Supplied passage:
***

Just beyond the yews, on the left, the rhodies on the berm are echoed by a sweep of 37 more Roseum Elegans rhododendrons that runs along the slope below the Garden Cottage and follows the concrete steps upward to the Visitor Reception & Exhibit Area.

Directly above the Roseum Elegans, in one of Evergreen’s sunniest places, is another sweep of rhodies: 29 P. J. M.’s. This celebrated sun-loving cultivar is covered with lavender-pink flowers in April and early May; the blooms bring smashing blossom color to Evergreen weeks before the other rhodies flower.

Directly above the P. J. M.’s, a row of venerable P. G. hydrangeas grows next to the Cottage; like the P. J. M.’s, they flower best in sunny locations. Their huge white flower clusters begin to appear in August, after all the evergreen shrubs in the garden have already blossomed. The flowers gradually turn pink, then tan, bringing long-lasting flower color into the garden from mid-summer through fall.

On your right, opposite the Garden Cottage, a sweep of mountain laurel (Kalmia latifolia) covers a 20-foot-wide, 3-foot-high mound at the head of the driveway. The laurel is a stunning mass of white flowers in June.

Note how the the shrubs are arranged in large sweeps or drifts. Substantial groupings of the same species or variety are usually the most satisfying planting scheme; they avoid what is probably the most common mistake in garden design: busyness: too many different kinds of plants in too small a space.

In the middle of the Visitor Reception & Exhibit Area is an open, 8-sided, 15-foot-wide pavilion.

To the right of the pavilion, a sweep of pink Rhododendron catawbiense ‘English Roseum’ runs along the edge of the space. Farther to the right, the edge of a bluff provides a wide aerial view of the south-central part of the garden. Another group of rhodies parallels the slope on the opposite side of the pavilion.

Hydrangea vines (Hydrangea anomala petiolaris), which produce clusters of fragrant white flowers in late June, climb the lattice on  the Garden Cottage. Hellikki rhododendrons, which bear fuchsia flower trusses, cover the mounds in front.

Opposite the Cottage, on the east side of the space, is a small slate patio that harmonizes with the garden’s gray granite rock. The edge of the patio is raised with a small berm and planted with rosebay rhododendrons, both to create a comforting sense of enclosure and to screen the space from houses in the distance.

In the southeast corner of the patio is a handsome concrete sculpture of the Buddha sitting in his classic lotus position. Another sculpture—a tortoise crawling atop the large flat rock on the south side of the patio—creates still more interest. Like all the furniture and sculpture in the garden, it creates strong, year-long interest while requiring absolutely no care.

The classical urns next to the pavilion contain impatiens, arguably a shade garden’s most valuable annual. They produce large numbers of bright, colorful blossoms all summer long, even in heavy shade.

Impatiens are almost the only plants at Evergreen that need watering (and, of course, yearly planting). Virtually all the others—and absolutely all the trees, shrubs, and ground covers—are low-maintenance flora: they’re long-lived; they’re watered mainly by rain and snow; they’re mulched by fallen leaves and needles (which keep the garden moist and largely weed-free), and they’re fertilized by decaying leaves and needles.

***

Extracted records
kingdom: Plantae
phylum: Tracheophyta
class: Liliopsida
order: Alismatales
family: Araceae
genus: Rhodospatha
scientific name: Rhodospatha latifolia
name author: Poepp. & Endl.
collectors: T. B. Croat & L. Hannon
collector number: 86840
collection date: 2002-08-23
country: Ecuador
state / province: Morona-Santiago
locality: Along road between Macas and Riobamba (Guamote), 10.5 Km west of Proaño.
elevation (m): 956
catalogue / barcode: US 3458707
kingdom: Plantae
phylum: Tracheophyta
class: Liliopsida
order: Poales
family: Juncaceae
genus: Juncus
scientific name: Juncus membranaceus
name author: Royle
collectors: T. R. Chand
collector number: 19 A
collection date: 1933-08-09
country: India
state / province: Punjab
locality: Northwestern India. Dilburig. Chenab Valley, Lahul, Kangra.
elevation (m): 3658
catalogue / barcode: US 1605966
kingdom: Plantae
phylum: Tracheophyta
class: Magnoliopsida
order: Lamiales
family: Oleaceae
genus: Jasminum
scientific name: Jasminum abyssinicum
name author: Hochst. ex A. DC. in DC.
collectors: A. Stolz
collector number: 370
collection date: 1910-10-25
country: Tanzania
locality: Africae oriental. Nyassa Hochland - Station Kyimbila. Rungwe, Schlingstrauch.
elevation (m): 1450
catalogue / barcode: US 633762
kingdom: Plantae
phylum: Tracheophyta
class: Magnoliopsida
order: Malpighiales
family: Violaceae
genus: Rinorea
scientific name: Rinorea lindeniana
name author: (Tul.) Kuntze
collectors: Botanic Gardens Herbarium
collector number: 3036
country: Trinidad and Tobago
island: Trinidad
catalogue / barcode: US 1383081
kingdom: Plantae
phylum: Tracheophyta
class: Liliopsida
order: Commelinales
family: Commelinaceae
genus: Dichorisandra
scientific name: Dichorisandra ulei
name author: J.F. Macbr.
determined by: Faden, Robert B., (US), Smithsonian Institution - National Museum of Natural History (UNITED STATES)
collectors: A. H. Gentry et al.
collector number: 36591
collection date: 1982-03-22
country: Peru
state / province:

***

Challenges:
1. Reproduce the section of the Evergreen garden passage that begins with the words containing "On your right, opposite" and ends with "flowers in June.".
2. Answer these questions using the Evergreen garden passage:
(a) How many P. J. M. rhododendrons make up the sweep directly above the Roseum Elegans?
(b) In which month is the mountain laurel at the head of the driveway a mass of white flowers?
(c) How wide is the pavilion in the middle of the Visitor Reception & Exhibit Area?

Solved tasks:
1.
On your right, opposite the Garden Cottage, a sweep of mountain laurel (Kalmia latifolia) covers a 20-foot-wide, 3-foot-high mound at the head of the driveway. The laurel is a stunning mass of white flowers in June.

2.
(a) 29
(b) June
(c) 15 feet